J'ai aussi Raymonde AUGUSTIN qui est placée en fin de liste. Je pense que vous n'avez pas beaucoup de chance d'être élue Raymonde, mais je voudrais vous dire combien nous avons apprécié votre présence, votre franchise et votre sens des relations humaines. Vous avez cette capacité de porter la parole de ceux que vous connaissez.
Et puis je voudrais remercier Madeleine FOURNIER dont on ne salue plus le travail. Madeleine, c'est le social, c'est l'écoute, c'est le sérieux. C'est le refus de tout clientélisme, la volonté d'une équité dans le travail social, ce qui n'est pas toujours le plus facile. Elle a réalisé un important travail sur le logement avec l'Agglo, dans la mise en place de la Maison de l'Habitat. Que nous soyons de l'opposition ou de la majorité, nous sommes tous ici pour te dire que tu as fait un travail exceptionnel au service de la Ville, dans l'ensemble de tes mandats.

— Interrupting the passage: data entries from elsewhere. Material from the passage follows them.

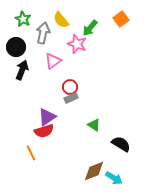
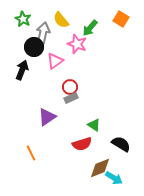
orange square: rotated 21 degrees counterclockwise
black circle: moved 18 px right
pink triangle: moved 2 px right
red semicircle: moved 38 px right, 13 px down
brown diamond: moved 6 px right, 3 px up
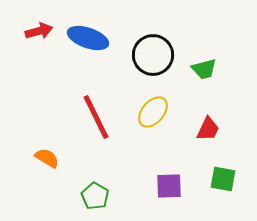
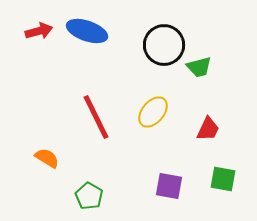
blue ellipse: moved 1 px left, 7 px up
black circle: moved 11 px right, 10 px up
green trapezoid: moved 5 px left, 2 px up
purple square: rotated 12 degrees clockwise
green pentagon: moved 6 px left
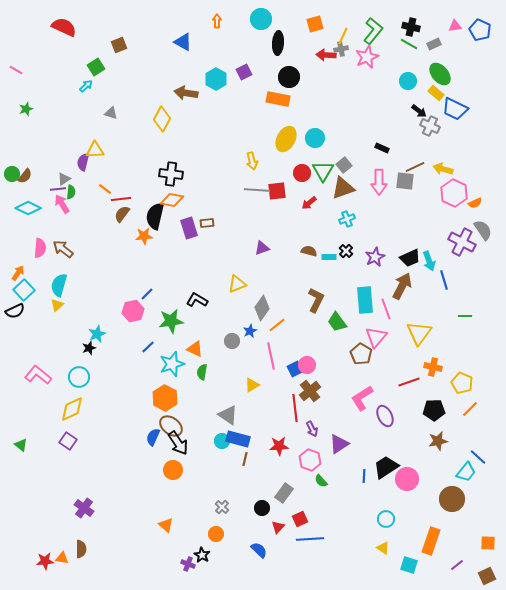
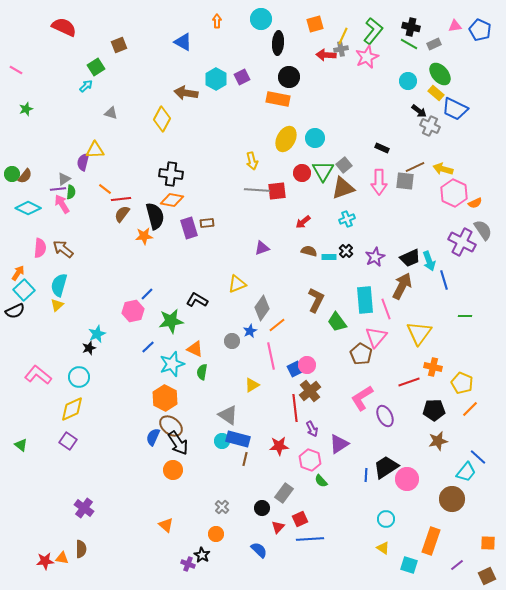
purple square at (244, 72): moved 2 px left, 5 px down
red arrow at (309, 203): moved 6 px left, 19 px down
black semicircle at (155, 216): rotated 152 degrees clockwise
blue line at (364, 476): moved 2 px right, 1 px up
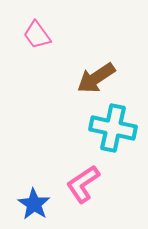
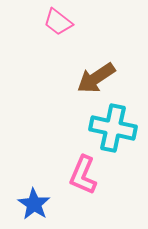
pink trapezoid: moved 21 px right, 13 px up; rotated 16 degrees counterclockwise
pink L-shape: moved 9 px up; rotated 33 degrees counterclockwise
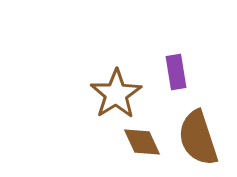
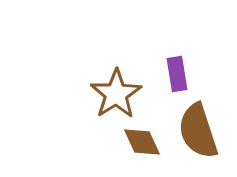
purple rectangle: moved 1 px right, 2 px down
brown semicircle: moved 7 px up
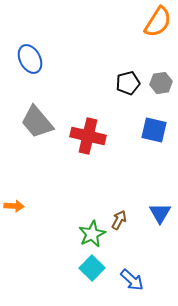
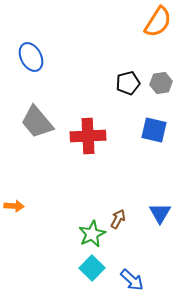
blue ellipse: moved 1 px right, 2 px up
red cross: rotated 16 degrees counterclockwise
brown arrow: moved 1 px left, 1 px up
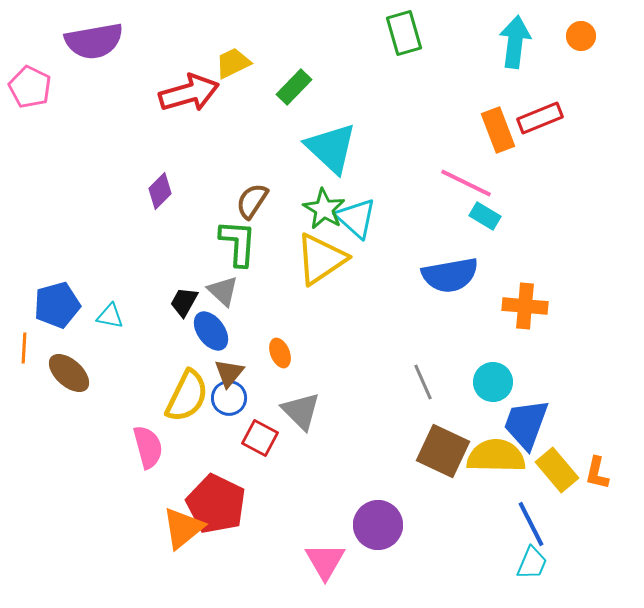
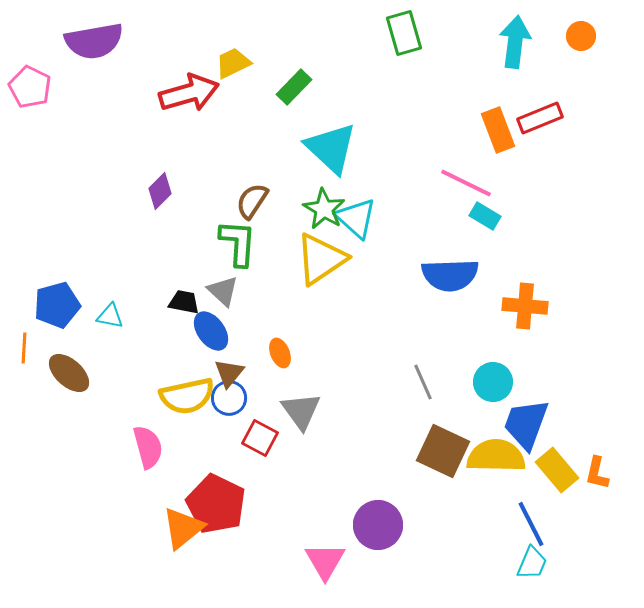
blue semicircle at (450, 275): rotated 8 degrees clockwise
black trapezoid at (184, 302): rotated 72 degrees clockwise
yellow semicircle at (187, 396): rotated 52 degrees clockwise
gray triangle at (301, 411): rotated 9 degrees clockwise
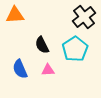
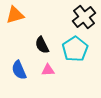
orange triangle: rotated 12 degrees counterclockwise
blue semicircle: moved 1 px left, 1 px down
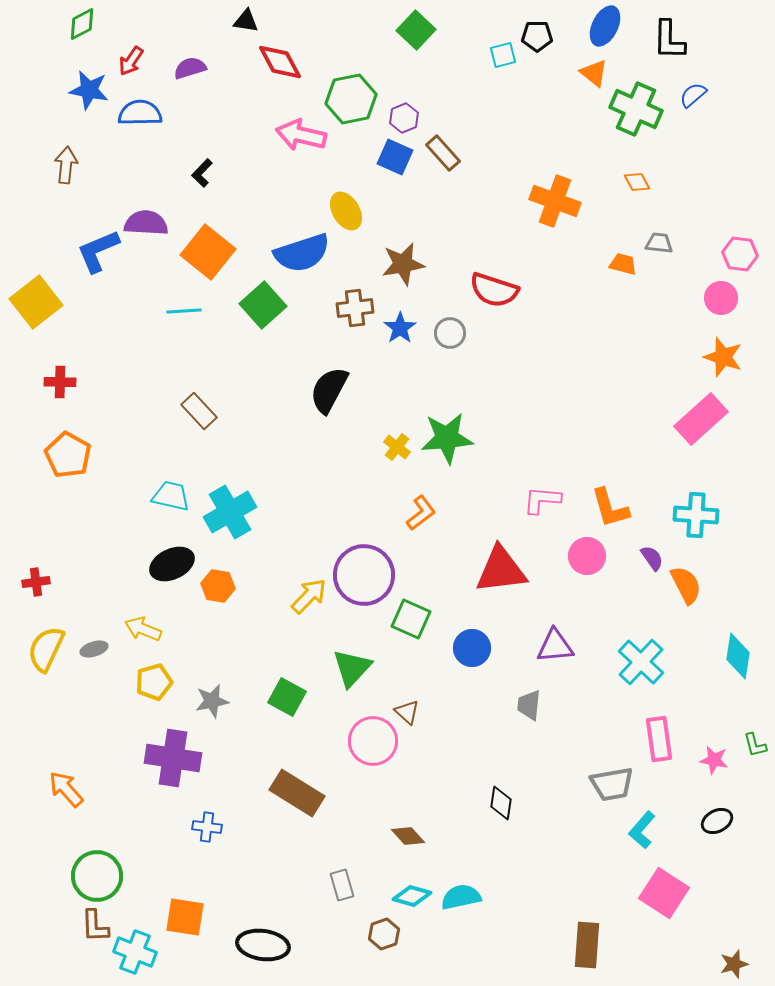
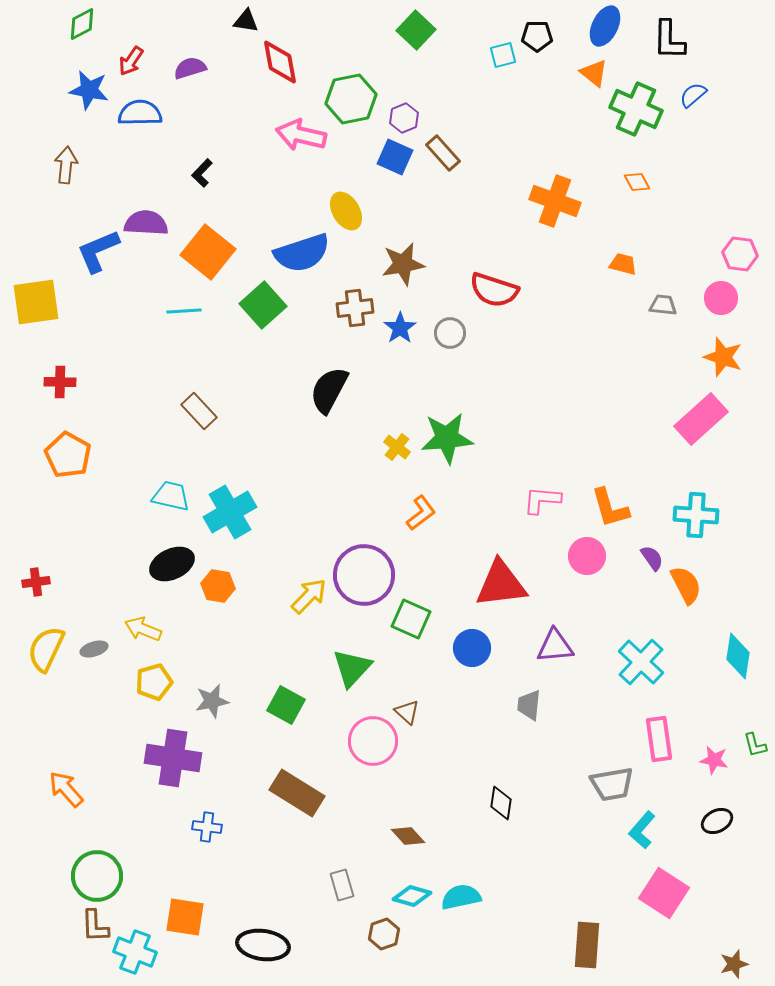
red diamond at (280, 62): rotated 18 degrees clockwise
gray trapezoid at (659, 243): moved 4 px right, 62 px down
yellow square at (36, 302): rotated 30 degrees clockwise
red triangle at (501, 570): moved 14 px down
green square at (287, 697): moved 1 px left, 8 px down
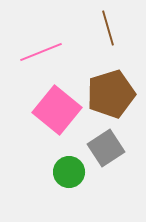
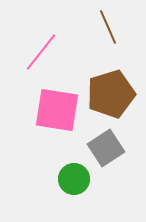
brown line: moved 1 px up; rotated 8 degrees counterclockwise
pink line: rotated 30 degrees counterclockwise
pink square: rotated 30 degrees counterclockwise
green circle: moved 5 px right, 7 px down
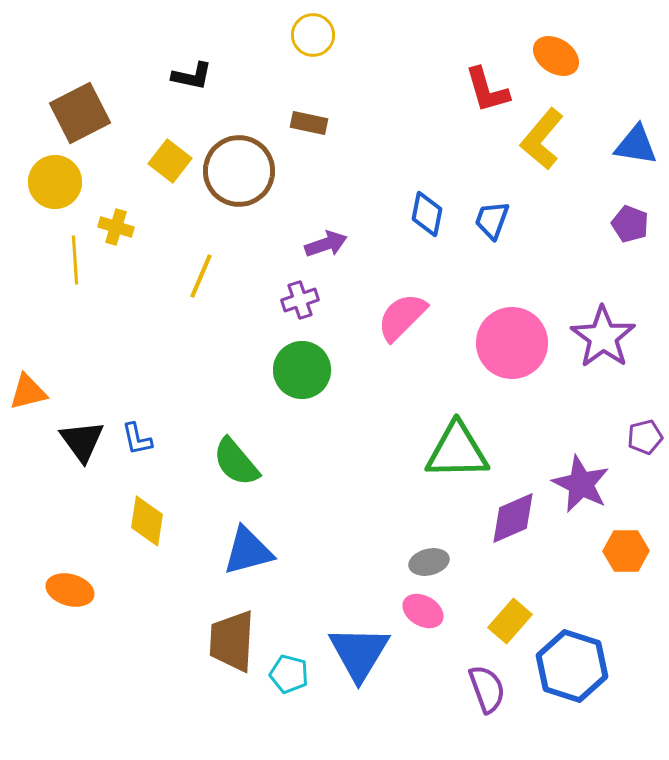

Je voudrais vous adresser un grand merci à tous. Bonne chance à tous ceux qui se présentent. Nous ne connaissons pas les résultats. Nous verrons. Je vous annonce quand même que, quel que soit le résultat des élections, je convoquerai le prochain conseil municipal. Cela incombe au maire sortant. C'est la règle. | devrait avoir lieu entre le vendredi et le dimanche qui suit l'élection. Il suit le premier tour ou le deuxième tour clôturant l'élection. Voilà les informations que je voulais vous donner. Je voudrais aussi encore une fois vous dire que c'est une grande responsabilité, mais aussi un grand plaisir que de présider un conseil municipal de cette valeur. Merci à tous et bonne soirée. »
Monsieur le Maire remercie l'assemblée.
L'ordre du jour étant épuisé, la séance est levée.
Le Secrétaire de séance, ire,
En l'absence de réunion du conseil municipal
après la rédaction du procès-verbal, ce dernier
n'a pas pu être approuvé par l'assemblée délibérante.